Statuti del Paracleto
Estratto da “Regole monastiche
femminili” a cura di Lisa Cremaschi
Giulio Einaudi Editore 2003
1. Prologo.
1. Le nostre istituzioni
[1] prendono inizio dalla dottrina di
Cristo che predica e osserva la povertà, l’umiltà e l’obbedienza. 2.
Seguiamo poi le orme degli apostoli che vivevano in comunità. 3. Nel nostro
modo di vivere custodiamo la povertà e l’umiltà, nella sottomissione
l’obbedienza; nel nostro modo di vivere, poiché viviamo insieme, seguiamo
gli apostoli. 4. I beni temporali, qualunque origine abbiano, sono divisi
tra le singole
[2] come è possibile; se non sono
sufficienti per tutte, vengono dati soprattutto alle più bisognose. 5. E
poiché rinunciamo al mondo e militiamo per Dio, perseveriamo nel proposito
di castità e secondo le nostre forze, secondo la misura del dono da lui
ricevuto, ci sforziamo di essergli gradite.

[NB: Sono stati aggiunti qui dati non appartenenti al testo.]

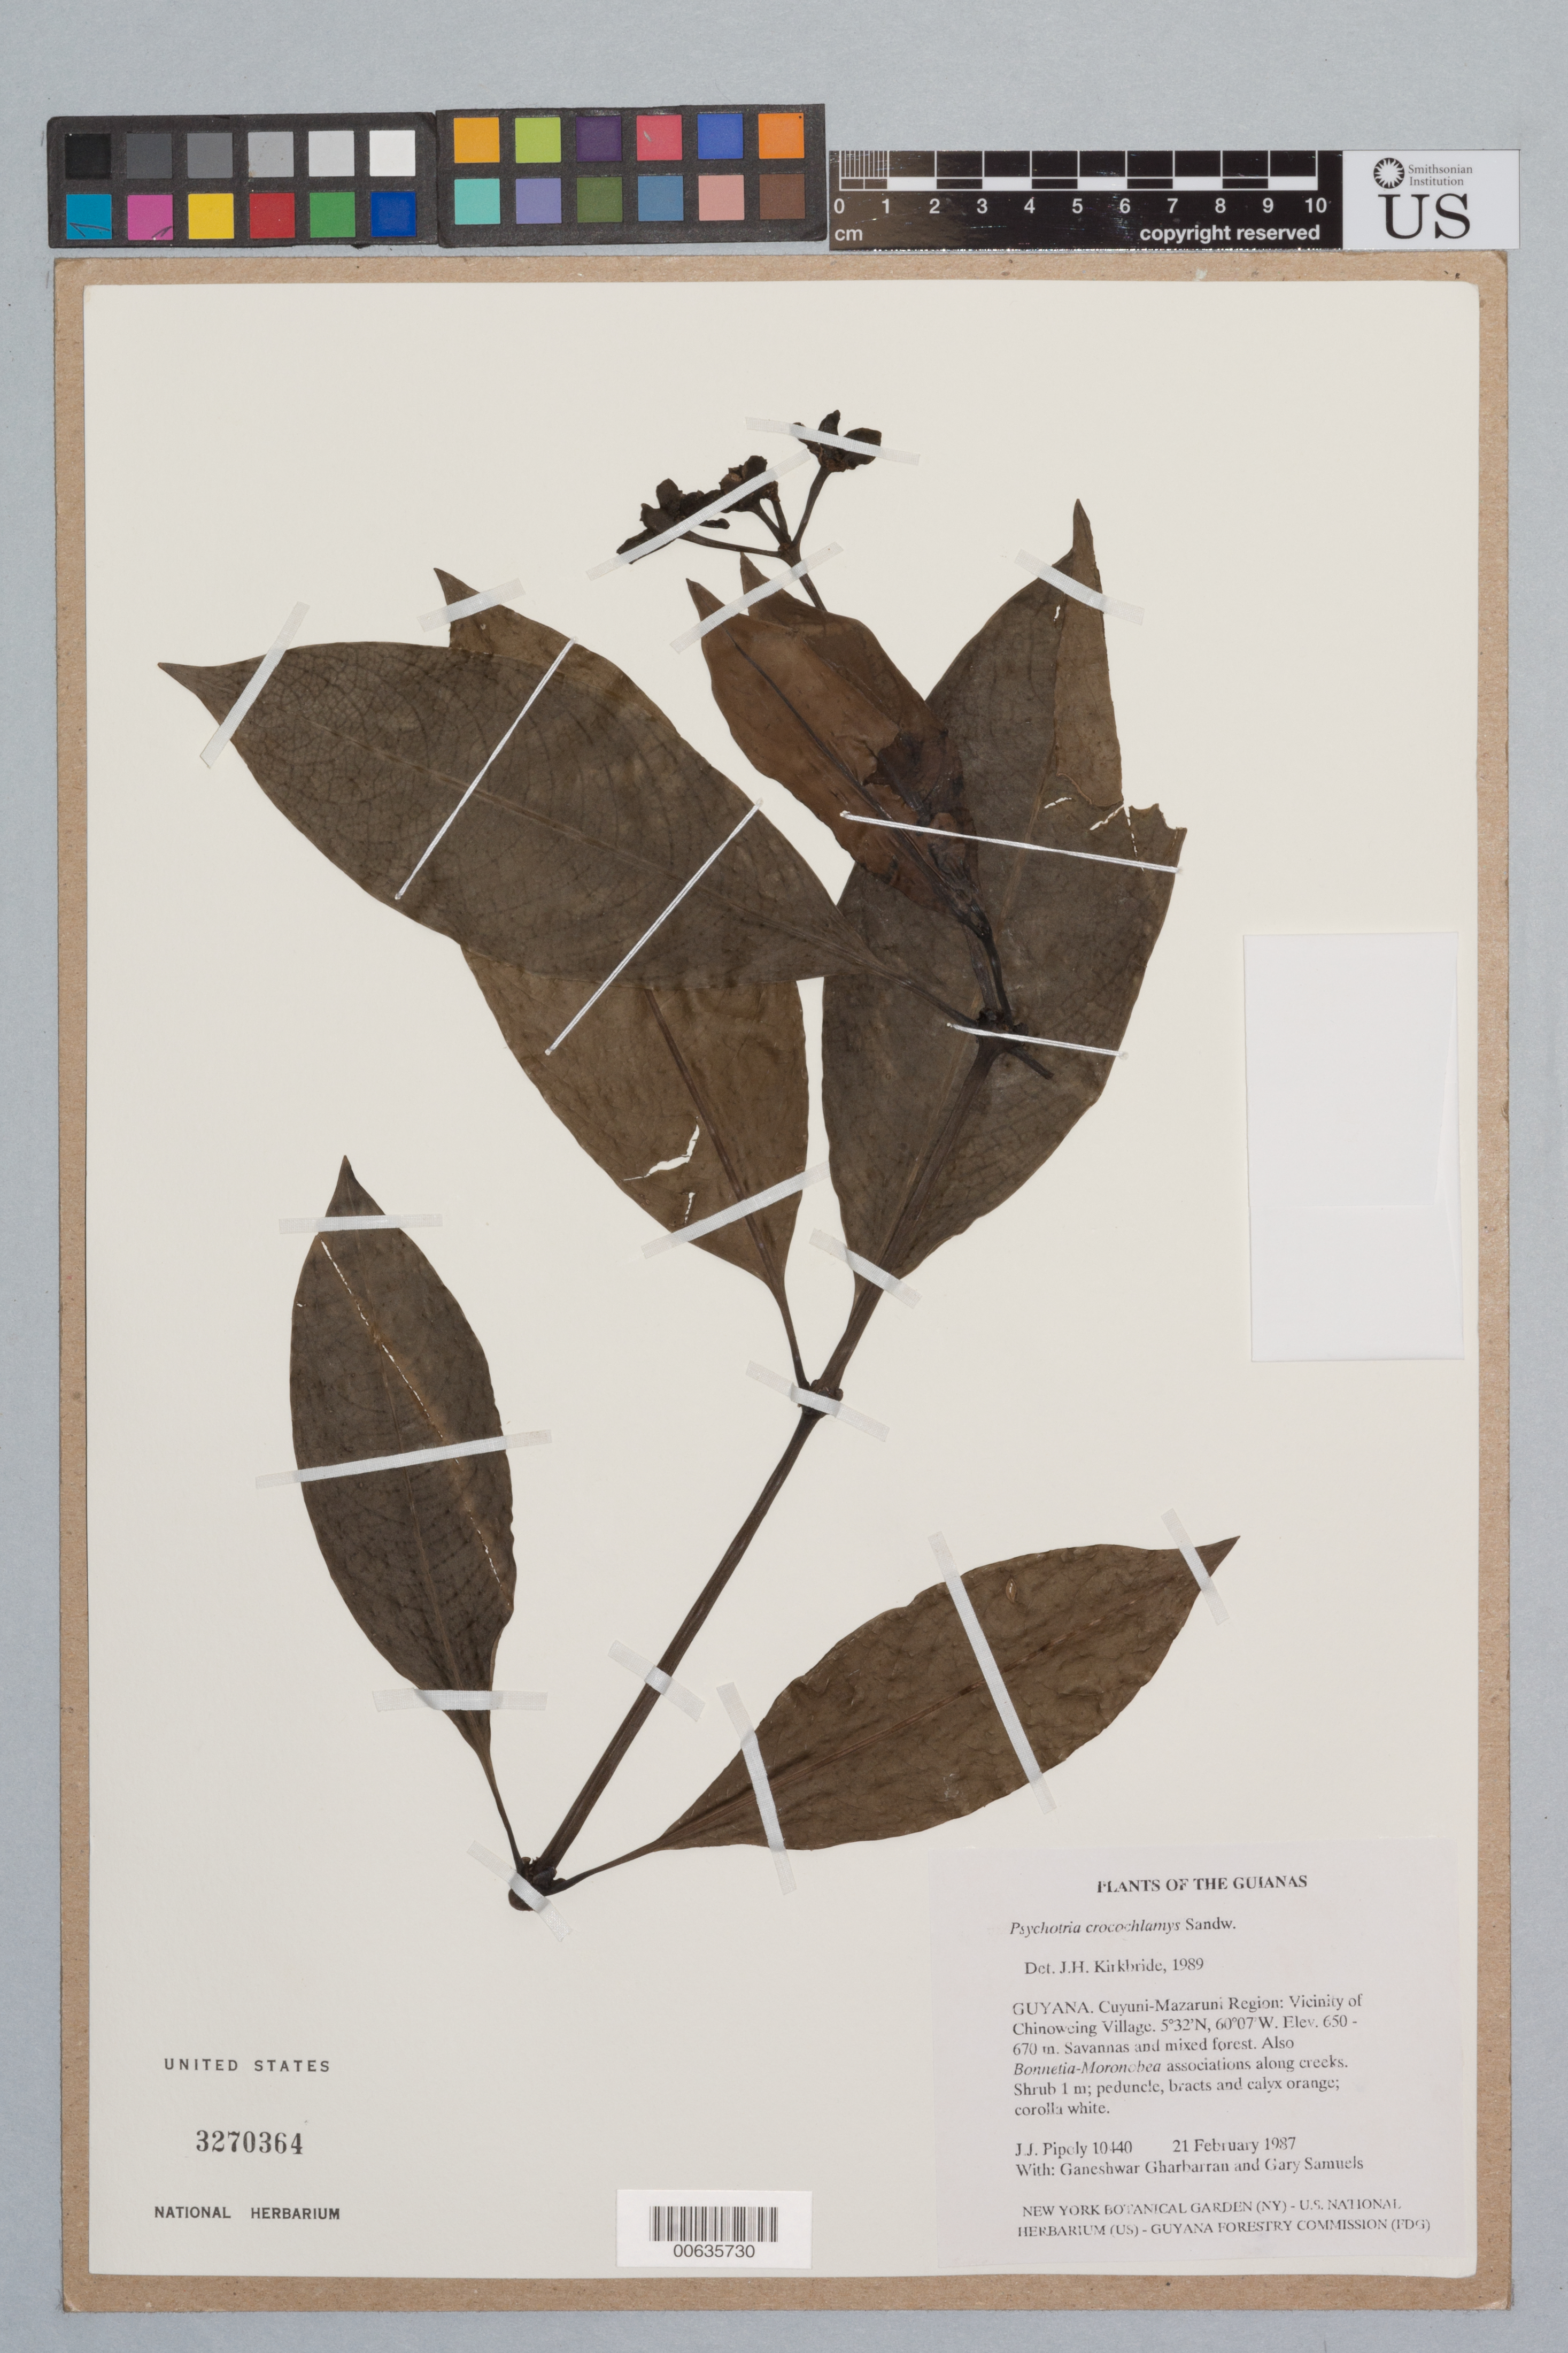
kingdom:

2. La convenienza delle consuetudini.
1. Poiché il Signore volge a noi il suo sguardo e ci dona alcuni luoghi,
abbiamo inviato alcune di noi a vivere la vita religiosa in numero
sufficiente
[3]. 2. Osserviamo poi le consuetudini
del nostro buon proposito cosicché ciò che osserva fedelmente la madre, lo
osservino uniformemente anche le figlie
[4].
3- L’abito.
1. Il nostro abito è povero e semplice, di pelli di agnello, di vesti di
lino e di lana. 2. Nell’acquistarlo o nel confezionarlo non si sceglie
materiale prezioso, ma ciò che si può comperare o avere di più povero
[5]. 3. Bisognerebbe annotare ciò che
deve bastare a ciascuna, ma siamo lontane dall’avere il sufficiente.
4. I lettucci.
1. Nei nostri lettucci
[6] abbiamo coperte, cuscini e biancheria
di lino come viene dato a ciascuno
[7]. 2. Se le singole non ricevono il
sufficiente, sia ascritto a povertà.
5. I cibi.
1. Mangiamo del pane qualsiasi; se si tratta di frumento, mangiamo il
frumento; se invece manca, mangiamo quello ordinario. 2. Nel nostro
refettorio i cibi, esclusa la carne, sono i legumi, e ciò che è coltivato
nell’orto. 3. Latte, uova e formaggio vengono serviti più raramente, e i
pesci, se ci vengono portati. 4. Il vino sia mescolato all’acqua
[8]. 5. Al primo pasto si abbiano due
pietanze
[9]. 6. A cena invece insalata, frutta, o
qualcosa di simile se è possibile averne. 7. Se manca qualcosa, sopportiamo
senza mormorare.
6. L’obbedienza.
1. Soltanto alla badessa e alla priora si mostra il debito dell’obbedienza
[10]. 2. Nessuna osa uscire dalla
clausura del monastero senza il loro permesso
[11]. 3. Nessuna osa parlare, dare
qualcosa o riceverlo, né tenerlo, se non le è stato permesso. 4. Per il
resto ci obbediamo vicendevolmente in un sentimento di carità.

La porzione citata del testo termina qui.